**Input for this task:**

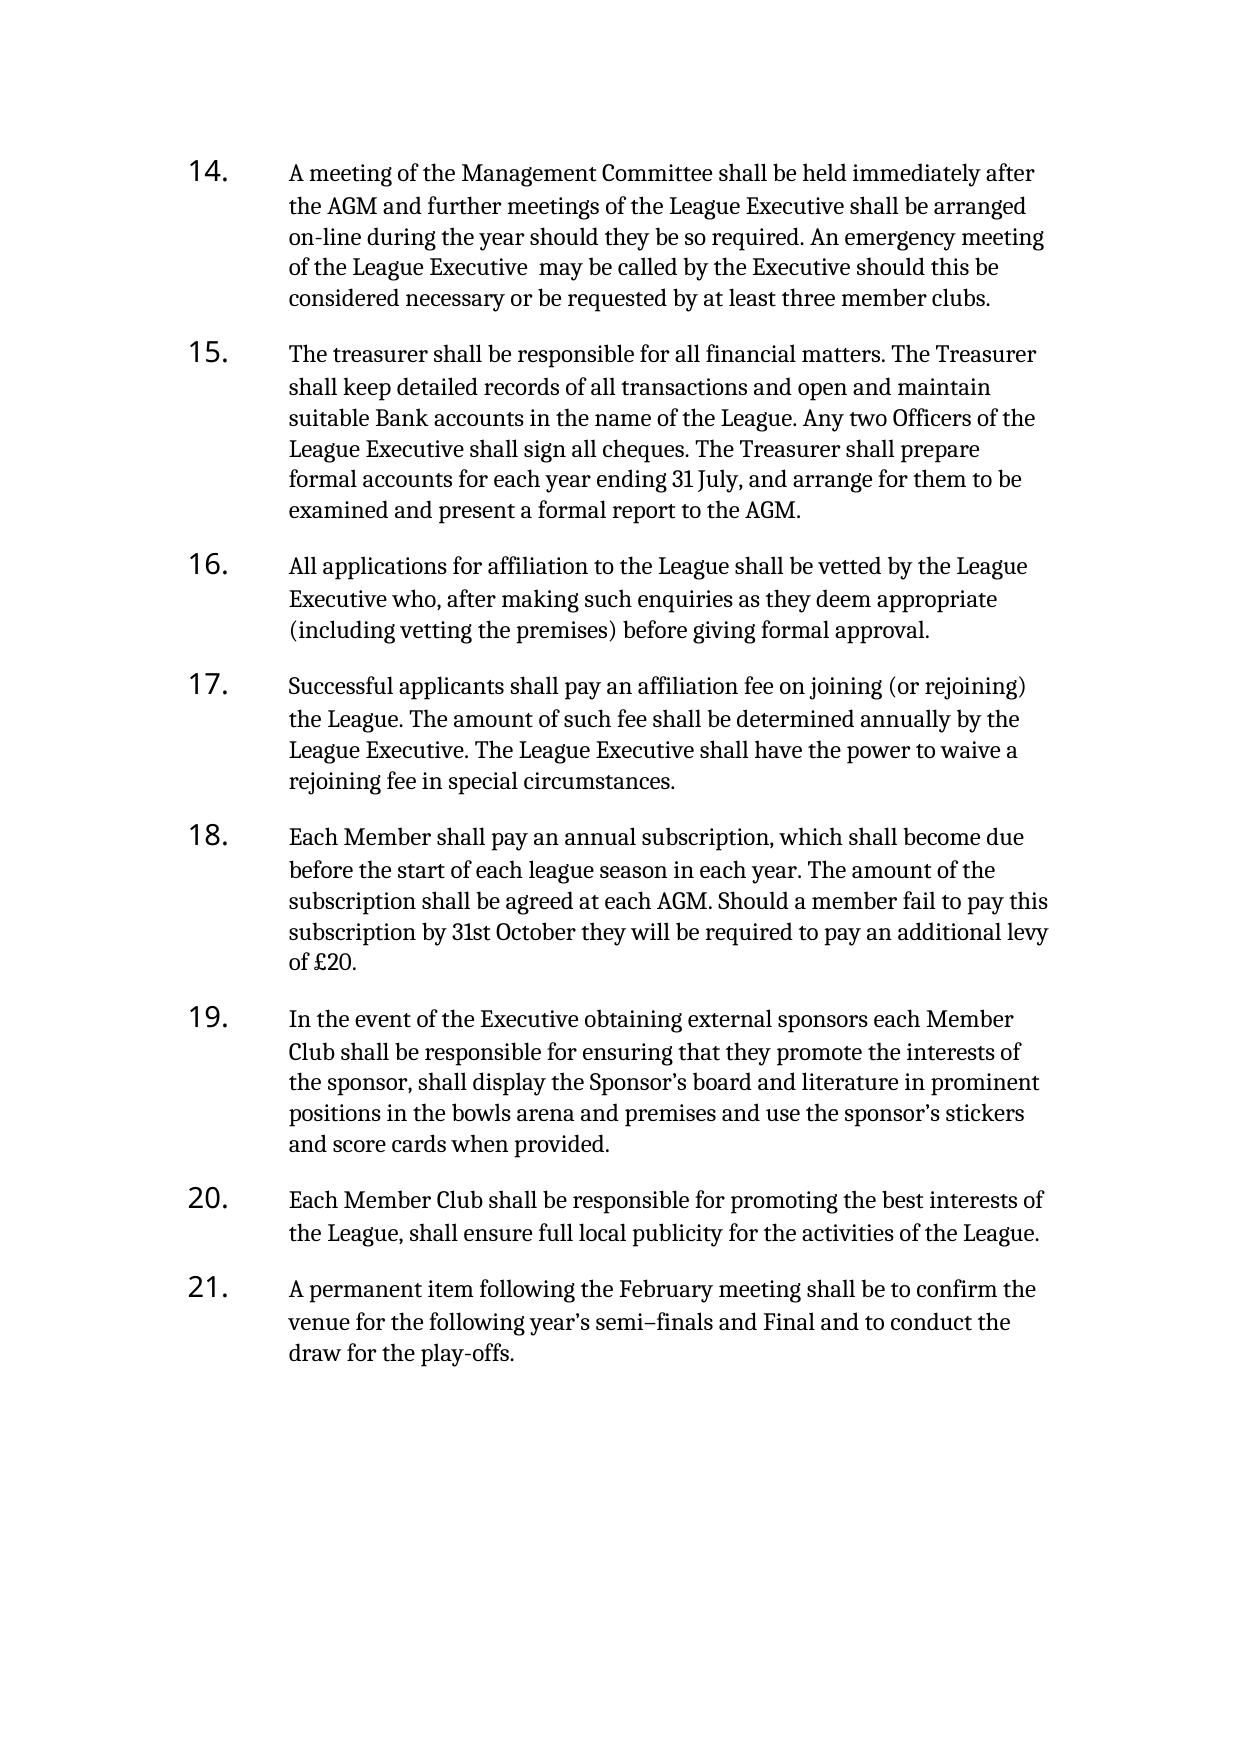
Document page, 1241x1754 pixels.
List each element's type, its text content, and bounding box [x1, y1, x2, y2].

list The treasurer shall be responsible for all financial matters. The Treasurer shall keep detailed records of all transactions and open and maintain suitable Bank accounts in the name of the League. Any two Officers of the League Executive shall sign all cheques. The Treasurer shall prepare formal accounts for each year ending 31 July, and arrange for them to be examined and present a formal report to the AGM. [187, 331, 1053, 525]
list Successful applicants shall pay an affiliation fee on joining (or rejoining) the League. The amount of such fee shall be determined annually by the League Executive. The League Executive shall have the power to waive a rejoining fee in special circumstances. [187, 664, 1053, 796]
list Each Member Club shall be responsible for promoting the best interests of the League, shall ensure full local publicity for the activities of the League. [187, 1177, 1053, 1248]
list A permanent item following the February meeting shall be to confirm the venue for the following year’s semi–finals and Final and to conduct the draw for the play-offs. [187, 1267, 1053, 1368]
list All applications for affiliation to the League shall be vetted by the League Executive who, after making such enquiries as they deem appropriate (including vetting the premises) before giving formal approval. [187, 544, 1053, 645]
list A meeting of the Management Committee shall be held immediately after the AGM and further meetings of the League Executive shall be arranged on-line during the year should they be so required. An emergency meeting of the League Executive may be called by the Executive should this be considered necessary or be requested by at least three member clubs. [187, 150, 1053, 313]
list Each Member shall pay an annual subscription, which shall become due before the start of each league season in each year. The amount of the subscription shall be agreed at each AGM. Should a member fail to pay this subscription by 31st October they will be required to pay an additional levy of £20. [187, 814, 1053, 977]
list In the event of the Executive obtaining external sponsors each Member Club shall be responsible for ensuring that they promote the interests of the sponsor, shall display the Sponsor’s board and literature in prominent positions in the bowls arena and premises and use the sponsor’s stickers and score cards when provided. [187, 996, 1053, 1158]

**Task goal:**
Whenever a line includes the word "formal", pull it out of the entries.

**Response to the task:**
list The treasurer shall be responsible for all financial matters. The Treasurer shall keep detailed records of all transactions and open and maintain suitable Bank accounts in the name of the League. Any two Officers of the League Executive shall sign all cheques. The Treasurer shall prepare formal accounts for each year ending 31 July, and arrange for them to be examined and present a formal report to the AGM. [187, 331, 1053, 525]
list All applications for affiliation to the League shall be vetted by the League Executive who, after making such enquiries as they deem appropriate (including vetting the premises) before giving formal approval. [187, 544, 1053, 645]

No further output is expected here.